Table 8 Multiple analysis of the mutational hotspots in four Stephania plants
Table 9 PCR primers designed according to the mutational hotspots within four Stephania species

Phylogenetic analysis

The conserved chloroplast genomes have been indicated as effective approach for the phylogenetic relationship studies of plants from different taxa [28]. The phylogenetic tree was constructed using maximum likelihood (ML) method for Ranunculales plants based on coding sequences of 76 protein-coding genes, including 8 species from family Menispermaceae, 2 species from family Ranunculaceae and 4 species from family Berberidaceae. Papaver orientale and P. rhoeas were chosen as the outgroups for phylogenetic analysis. As shown in Fig. 8, all nodes received high support values in the ML tree, and it was congruent with those obtained from the previous study. The phylogeny analysis showed S. japonica and S. kwangsiensis consisted into a stable monophyletic group with high bootstrap values, which exhibited a stable sister relationship with S. tetrandra voucher JX and voucher ZJ, indicating a close genetic relationship among the four Stephania plants. Interestingly, S. tetrandra voucher ZJ and voucher JX failed to clustered into the same branch, revealing obvious discrepancies on cp genomes of S. tetrandra from different regions (Fig. 8).
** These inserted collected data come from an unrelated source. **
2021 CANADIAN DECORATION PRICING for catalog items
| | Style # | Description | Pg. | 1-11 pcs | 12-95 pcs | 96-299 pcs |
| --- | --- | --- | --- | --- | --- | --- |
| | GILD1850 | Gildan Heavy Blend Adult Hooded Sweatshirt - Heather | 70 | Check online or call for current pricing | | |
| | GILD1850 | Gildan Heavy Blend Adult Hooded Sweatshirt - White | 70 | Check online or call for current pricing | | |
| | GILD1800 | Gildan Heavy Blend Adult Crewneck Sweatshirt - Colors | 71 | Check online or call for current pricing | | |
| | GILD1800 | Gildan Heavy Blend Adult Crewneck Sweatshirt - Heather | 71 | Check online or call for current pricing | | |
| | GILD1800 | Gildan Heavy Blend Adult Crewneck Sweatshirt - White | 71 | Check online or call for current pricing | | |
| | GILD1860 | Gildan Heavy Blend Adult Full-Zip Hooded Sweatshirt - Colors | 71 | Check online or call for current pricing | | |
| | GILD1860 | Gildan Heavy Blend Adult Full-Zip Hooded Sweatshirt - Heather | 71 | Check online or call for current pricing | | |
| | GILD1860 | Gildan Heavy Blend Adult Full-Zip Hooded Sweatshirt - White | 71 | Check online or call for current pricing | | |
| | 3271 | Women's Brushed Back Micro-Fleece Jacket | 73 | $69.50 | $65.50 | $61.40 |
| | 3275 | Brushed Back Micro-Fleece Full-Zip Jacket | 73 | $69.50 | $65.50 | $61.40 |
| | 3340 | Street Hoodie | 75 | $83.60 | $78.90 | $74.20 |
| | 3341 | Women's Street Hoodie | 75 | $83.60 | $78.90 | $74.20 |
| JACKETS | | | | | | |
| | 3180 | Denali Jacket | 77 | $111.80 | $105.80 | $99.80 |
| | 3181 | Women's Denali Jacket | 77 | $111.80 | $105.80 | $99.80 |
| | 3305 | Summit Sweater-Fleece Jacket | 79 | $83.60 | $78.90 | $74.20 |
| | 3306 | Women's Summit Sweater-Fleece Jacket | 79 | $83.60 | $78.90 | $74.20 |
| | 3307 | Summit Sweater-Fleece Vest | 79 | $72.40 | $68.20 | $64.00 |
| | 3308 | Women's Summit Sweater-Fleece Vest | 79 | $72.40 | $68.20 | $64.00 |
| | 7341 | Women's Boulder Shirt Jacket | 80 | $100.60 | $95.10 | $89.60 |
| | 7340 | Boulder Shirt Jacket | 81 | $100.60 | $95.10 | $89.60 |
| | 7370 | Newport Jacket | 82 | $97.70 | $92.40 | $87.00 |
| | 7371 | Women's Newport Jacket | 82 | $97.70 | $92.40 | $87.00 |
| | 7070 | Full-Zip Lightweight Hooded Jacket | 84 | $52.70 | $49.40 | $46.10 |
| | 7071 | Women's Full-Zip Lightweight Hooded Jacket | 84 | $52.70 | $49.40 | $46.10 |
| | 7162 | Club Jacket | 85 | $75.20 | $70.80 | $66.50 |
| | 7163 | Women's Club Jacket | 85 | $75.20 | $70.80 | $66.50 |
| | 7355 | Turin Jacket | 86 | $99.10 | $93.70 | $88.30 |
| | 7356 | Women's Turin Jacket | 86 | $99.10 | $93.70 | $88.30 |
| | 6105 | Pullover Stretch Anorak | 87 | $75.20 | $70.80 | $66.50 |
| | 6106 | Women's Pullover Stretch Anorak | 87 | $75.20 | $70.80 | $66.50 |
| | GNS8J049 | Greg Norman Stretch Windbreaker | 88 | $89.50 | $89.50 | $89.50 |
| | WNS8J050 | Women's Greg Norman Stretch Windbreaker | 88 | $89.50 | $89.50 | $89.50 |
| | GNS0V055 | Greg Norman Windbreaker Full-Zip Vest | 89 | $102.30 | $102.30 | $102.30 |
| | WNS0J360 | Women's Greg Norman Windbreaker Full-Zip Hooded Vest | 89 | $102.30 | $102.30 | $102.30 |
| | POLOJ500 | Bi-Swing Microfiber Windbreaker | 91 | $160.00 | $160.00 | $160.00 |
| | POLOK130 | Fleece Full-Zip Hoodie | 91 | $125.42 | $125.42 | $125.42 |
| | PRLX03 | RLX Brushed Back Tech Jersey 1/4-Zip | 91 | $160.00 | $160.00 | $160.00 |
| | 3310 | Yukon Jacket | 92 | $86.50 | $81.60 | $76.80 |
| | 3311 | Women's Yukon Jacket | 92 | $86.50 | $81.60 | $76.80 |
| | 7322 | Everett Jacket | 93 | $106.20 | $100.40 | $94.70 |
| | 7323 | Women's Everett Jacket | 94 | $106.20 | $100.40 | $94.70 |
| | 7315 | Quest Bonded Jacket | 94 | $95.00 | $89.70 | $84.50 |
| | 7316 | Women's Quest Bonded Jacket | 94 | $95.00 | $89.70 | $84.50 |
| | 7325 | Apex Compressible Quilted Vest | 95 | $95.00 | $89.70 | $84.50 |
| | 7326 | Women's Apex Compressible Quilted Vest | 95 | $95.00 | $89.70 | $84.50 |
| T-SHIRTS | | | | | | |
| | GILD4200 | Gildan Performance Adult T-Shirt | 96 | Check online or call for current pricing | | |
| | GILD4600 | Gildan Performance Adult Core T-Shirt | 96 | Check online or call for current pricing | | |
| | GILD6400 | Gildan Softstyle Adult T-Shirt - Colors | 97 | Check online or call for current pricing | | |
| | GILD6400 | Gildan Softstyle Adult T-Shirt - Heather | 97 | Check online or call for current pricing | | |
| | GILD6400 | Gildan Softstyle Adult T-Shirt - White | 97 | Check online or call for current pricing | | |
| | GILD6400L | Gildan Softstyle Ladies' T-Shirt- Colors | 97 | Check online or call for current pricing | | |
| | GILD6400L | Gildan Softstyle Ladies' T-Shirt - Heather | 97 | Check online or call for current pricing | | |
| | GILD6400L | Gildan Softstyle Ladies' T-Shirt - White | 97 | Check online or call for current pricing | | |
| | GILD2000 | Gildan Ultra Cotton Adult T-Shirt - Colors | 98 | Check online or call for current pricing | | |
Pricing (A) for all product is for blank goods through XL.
In addition, the Stephania species formed a clade with Pericampylus glaucus with strong statistical support, indicated a relatively close relationship between the genus Stephania and Pericampylus in Trib. Menispermeae. Moreover, the species from the genus of Menispermum and Sinomenium combined together to form a robust monophyletic clade, which showed sister relationship to the group of Stephania and Pericampylus plants. The entire subclade comprising of species from family of Berberidaceae and Ranunculaceae grouped with the clade of family Menispermaceae, which were clustered together to form the monophyletic group of core Ranunculales (Fig. 8). The complete chloroplast sequence of S. tetrandra voucher ZJ could provide useful information for clarifying the phylogenetic relationship of family Menispermaceae as well as the classification of subgenera and species groups in Stephania.

Fig. 8
figure 8

Phylogenetic relationships based on the conserved chloroplast protein coding genes from four Stephania plants and other representative Ranunculales species using maximum likelihood (ML) method. The number on each node represents the bootstrap value from 500 replicates. Papaver orientale and Papaver rhoeas were set as the outgroups

Discussion

In this study, we sequenced and assembled the complete cp genome of S. tetrandra from Zhejiang province and analyzed its codon usage bias and RNA editing sites. We also conducted a comparative analysis on the RNA editing sites, codon usage bias, repeat sequences, substitutions and InDels events within the complete cp genomes of the Stephania plants and constructed the phylogenetic tree. Our results provide basic data for further studies on the identification and phylogenetic relationship of Menispermaceae plants. The genome database of S. tetrandra voucher ZJ would be also beneficial for the subsequent specific molecular species identification and population genetic analysis from different regions in Stephania plants.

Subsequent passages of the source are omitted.